IATA said the moderation largely reflected disruptions to airline operations arising from the Middle East conflict.

Similarly, Industry‑wide RPKs totaled 754 billion for the month, and on a seasonally adjusted basis, global passenger traffic was only 1.3% higher than in March 2025 and declined by 4.7% compared with February 2026.

Industry‑wide capacity, measured in Available Seat Kilometers (ASKs), also fell by 1.7% YoY in March. With demand still expanding, the industry PLF rose by 3.1 percentage points to 83.6%, marking the highest March PLF on record.

Domestic growth improved while Middle East conflict hits international traffic.

International passenger traffic declined marginally by 0.6% YoY in March, compared with growth of 6.2% in February.
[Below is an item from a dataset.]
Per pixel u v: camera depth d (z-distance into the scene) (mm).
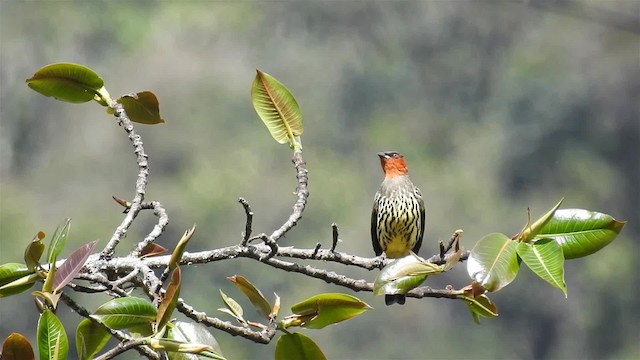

Capacity on international routes fell by 6.2% YoY.

With capacity contracting more than demand, the international PLF rose by 4.7 percentage points to 84.1%, marking the highest March PLF on record for the international segment.

By contrast, domestic passenger traffic grew by 6.5% YoY in March, slightly faster than the 6.1% increase in February.

Domestic capacity rose at a more moderate pace of 5.6% YoY, pushing the domestic PLF up by 0.7 percentage points to 83.0%. With international traffic contracting, the domestic segment was the sole contributor to global passenger traffic growth in March.

“Demand for air travel continued to grow in March despite disruptions in the Middle East.

The nearly 61% decline in international traffic by carriers in the Middle East did, however, restrain global growth to 2.1%. Outside of the Middle East demand grew by 8%,” said Willie Walsh, IATA’s Director General.

“Everybody’s watching what’s happening with jet fuel—both supply and pricing. On the supply side, over the next months we could see shortages in parts of the world with high dependence on supplies from the Gulf, especially Asia and Europe.

And the extraordinarily high cost of jet fuel is increasingly being reflected in ticket prices. While this has not impacted March traffic or forward bookings to date, it remains to be seen at what point high prices could start to shift passenger behavior.

So far, the summer is shaping up to be a normally busy time for travel. That’s positive news, but airline resilience is being tested and stabilizing the supply and price of fuel is crucial.

In the meantime, it’s important for regulators to be prepared to grant airlines some flexibility on slots considering the extraordinary circumstances of airspace capacity restrictions and potential fuel rationing,” said Walsh.